The identification of genomic maternal effect and variants mutations causing MLID allows insights in the mechanisms behind the imprinting cycle of life, and the spatial and temporal function of the different factors during oocyte maturation and early development. Both basic research and identification of MLID families will help to understand the link between the different reproductive issues such as recurrent miscarriages and preeclampsia in maternal effect variant carriers/families and aneuploidy and MLID in the offspring. Though many questions remain to be answered, the current knowledge can already be used translationally for reproductive and genetic counselling in specific situations [12]. However, the basis for both research and counselling is a comprehensive catalogue of all molecular, clinical and reproductive data.

Methods

A comprehensive literature search was conducted, using different keywords and combinations to identify families with genomic variants in genes associated with MLID and reported until August 2021. The keywords were: MLID, BWS, SRS, TNDM, NLRP2, NLRP5, NLRP7, PADI6, ZFP57, imprinting disturbance, maternal effect variant, maternal effect mutation and NLRP gene mutation. Families presenting only with molar pregnancies and/or pregnancy loss were excluded. Thereby 61 papers and an ESHG meeting abstract could be recorded. These papers were then evaluated for MLID cases associated with genomic variants in maternal effect genes and in ZFP57, and families from 21 papers and an ESHG 2021 abstract contribution (F48, F49) could be compiled (Additional file 1: Table S1). Additionally, four yet unpublished cases from the authors group could be included (F42, F53, F54, F55).

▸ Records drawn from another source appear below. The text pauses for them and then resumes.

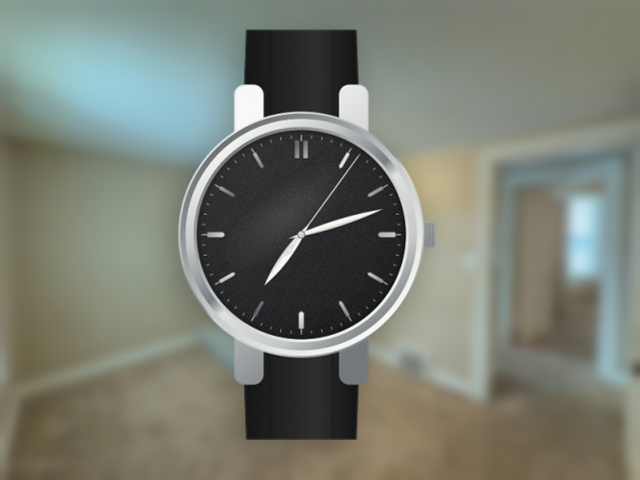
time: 7:12:06
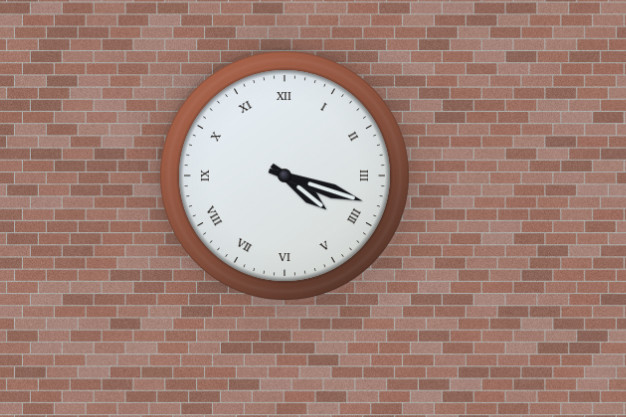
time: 4:18
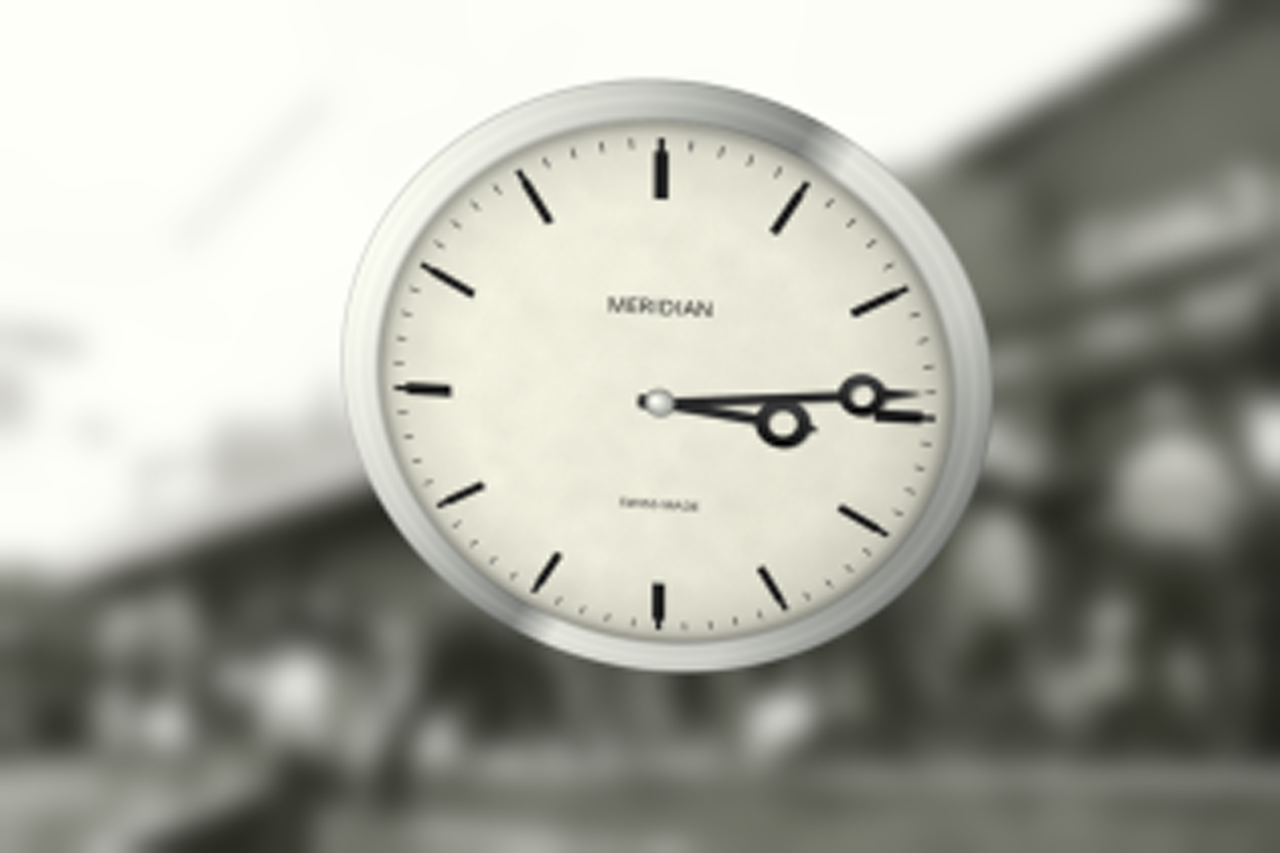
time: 3:14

All information available about the families, the disease-associated variants, clinical findings, reproductive history and imprinting patterns were evaluated. The names of all identified 69 variants were checked by Mutalyzer (2.0.34), and some variants have been renamed according to HGVS. The total allele frequency and number of homozygotes were obtained from gnomAD v.2.1.1, for single variants allele frequencies were gathered from gnomAD v.3.1.1 (marked by a in Table 2). In silico pathogenicity prediction was carried out using Combined Annotation-Dependent Depletion (CADD, v1.6, https://cadd.gs.washington.edu/snv) (Table 2).

Due to the heterogeneous documentation of clinical data in the different studies, the clinical diagnosis was not traceable for all cases, therefore the terms BWS spectrum (BWSp) and SRS spectrum (SRSp) were used.

The comparison of the methylation patterns reported by the different studies is hindered by the lack of a commonly tested standard set of imprinted loci. We therefore decided to focus on the imprinted loci of clinical relevance, which were addressed in nearly all the reviewed studies. However, it should be noted that the nomenclature of imprinted loci is not used consistently in the literature. Thus, it is possible that even though the same imprinted locus was targeted, different CpGs were examined, as methylation-specific (MS) tests were not consistent and heterogeneous (e.g., pyrosequencing, multiplex ligation-dependent probe amplification (MLPA), PCR, array or bisulphite sequencing). For the SCMC encoding genes, genotypes of the mothers which have been ascertained as maternal effect variants were regarded as the cause for the MLID in the offspring, whereas for ZFP57 and ZNF445 only the affected individuals have been listed because they are the homozygous or compound heterozygous carriers of the gene variants. The presence of epimutations at two or more clinically relevant imprinting DMRs was considered to be diagnostic of MLID.